■ Description of the task
Reproduce all of the rows below word for word, leaving out the pictures.

Information shown Block Start

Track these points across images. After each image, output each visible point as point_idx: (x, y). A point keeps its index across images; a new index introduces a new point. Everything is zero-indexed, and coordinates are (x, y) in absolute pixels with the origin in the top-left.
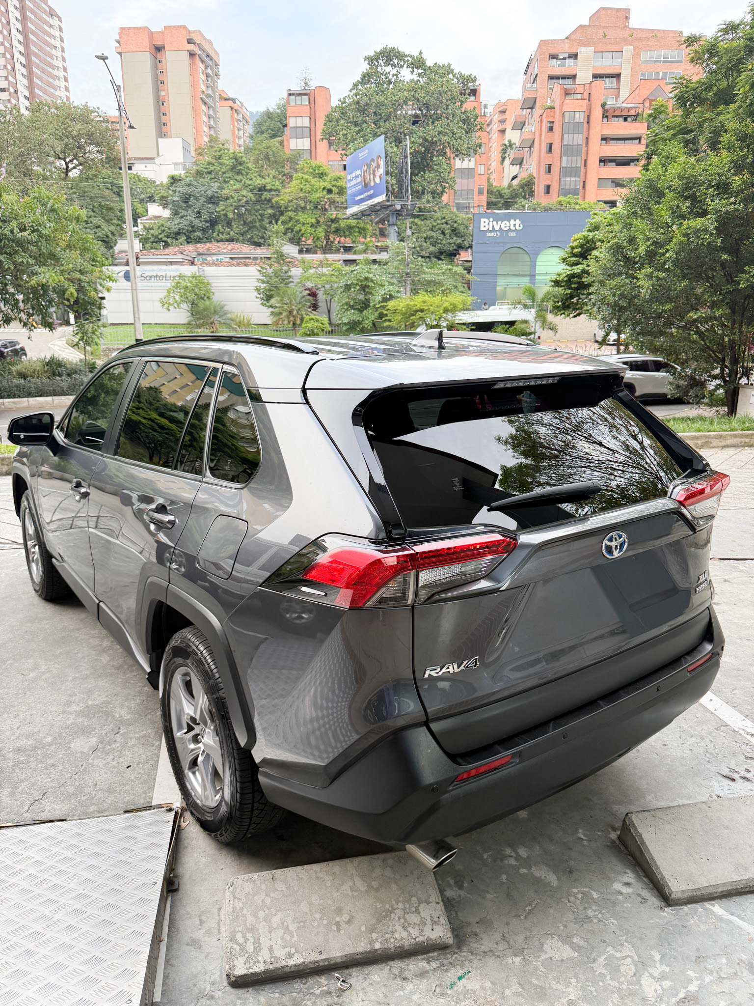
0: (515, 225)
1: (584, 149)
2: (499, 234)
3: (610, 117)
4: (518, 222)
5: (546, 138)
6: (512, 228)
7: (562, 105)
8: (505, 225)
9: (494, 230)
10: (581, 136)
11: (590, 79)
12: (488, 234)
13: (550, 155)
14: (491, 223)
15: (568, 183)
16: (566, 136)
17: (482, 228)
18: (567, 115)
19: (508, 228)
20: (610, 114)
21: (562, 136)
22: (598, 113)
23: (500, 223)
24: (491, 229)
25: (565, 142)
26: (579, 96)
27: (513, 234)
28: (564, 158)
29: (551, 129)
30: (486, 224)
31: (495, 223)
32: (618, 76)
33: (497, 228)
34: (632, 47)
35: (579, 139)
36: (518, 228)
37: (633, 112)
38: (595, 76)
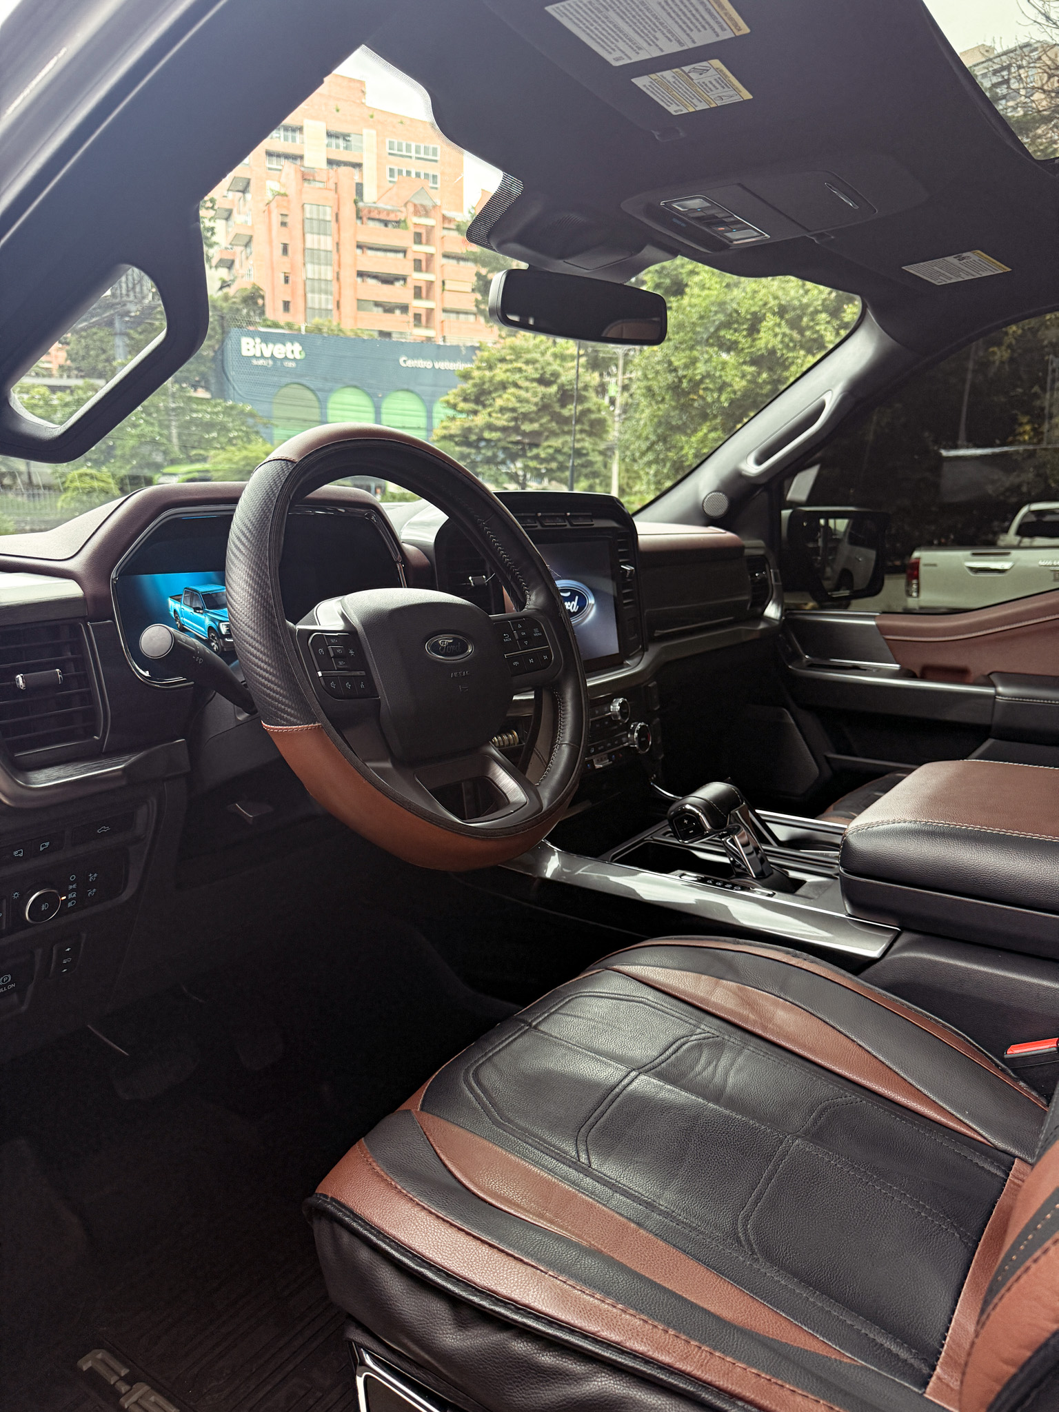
0: (292, 351)
1: (335, 257)
2: (271, 362)
3: (365, 219)
4: (297, 347)
5: (280, 236)
6: (290, 356)
7: (300, 192)
8: (279, 350)
9: (262, 357)
10: (329, 239)
11: (324, 165)
12: (255, 362)
13: (285, 257)
14: (257, 346)
15: (317, 301)
16: (308, 236)
17: (245, 353)
18: (307, 207)
19: (282, 356)
20: (364, 213)
21: (304, 235)
22: (348, 211)
23: (271, 345)
24: (258, 354)
25: (308, 245)
26: (321, 185)
27: (292, 365)
28: (309, 266)
29: (284, 224)
30: (251, 347)
31: (264, 345)
32: (358, 166)
33: (268, 354)
34: (374, 132)
35: (327, 243)
36: (298, 357)
37: (392, 217)
38: (330, 162)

Information shown Block End

■ Reply to the exercise
Track these points across images. After each image, output each visible point as point_idx: (x, y). A point keeps its index across images; a new index introduces a new point. Everything is zero-indexed, and coordinates are (x, y) in absolute pixels with the origin in the top-left.
0: (515, 225)
1: (584, 149)
2: (499, 234)
3: (610, 117)
4: (518, 222)
5: (546, 138)
6: (512, 228)
7: (562, 105)
8: (505, 225)
9: (494, 230)
10: (581, 136)
11: (590, 79)
12: (488, 234)
13: (550, 155)
14: (491, 223)
15: (568, 183)
16: (566, 136)
17: (482, 228)
18: (567, 115)
19: (508, 228)
20: (610, 114)
21: (562, 136)
22: (598, 113)
23: (500, 223)
24: (491, 229)
25: (565, 142)
26: (579, 96)
27: (513, 234)
28: (564, 158)
29: (551, 129)
30: (486, 224)
31: (495, 223)
32: (618, 76)
33: (497, 228)
34: (632, 47)
35: (579, 139)
36: (518, 228)
37: (633, 112)
38: (595, 76)
0: (292, 351)
1: (335, 257)
2: (271, 362)
3: (365, 219)
4: (297, 347)
5: (280, 236)
6: (290, 356)
7: (300, 192)
8: (279, 350)
9: (262, 357)
10: (329, 239)
11: (324, 165)
12: (255, 362)
13: (285, 257)
14: (257, 346)
15: (317, 301)
16: (308, 236)
17: (245, 353)
18: (307, 207)
19: (282, 356)
20: (364, 213)
21: (304, 235)
22: (348, 211)
23: (271, 345)
24: (258, 354)
25: (308, 245)
26: (321, 185)
27: (292, 365)
28: (309, 266)
29: (284, 224)
30: (251, 347)
31: (264, 345)
32: (358, 166)
33: (268, 354)
34: (374, 132)
35: (327, 243)
36: (298, 357)
37: (392, 217)
38: (330, 162)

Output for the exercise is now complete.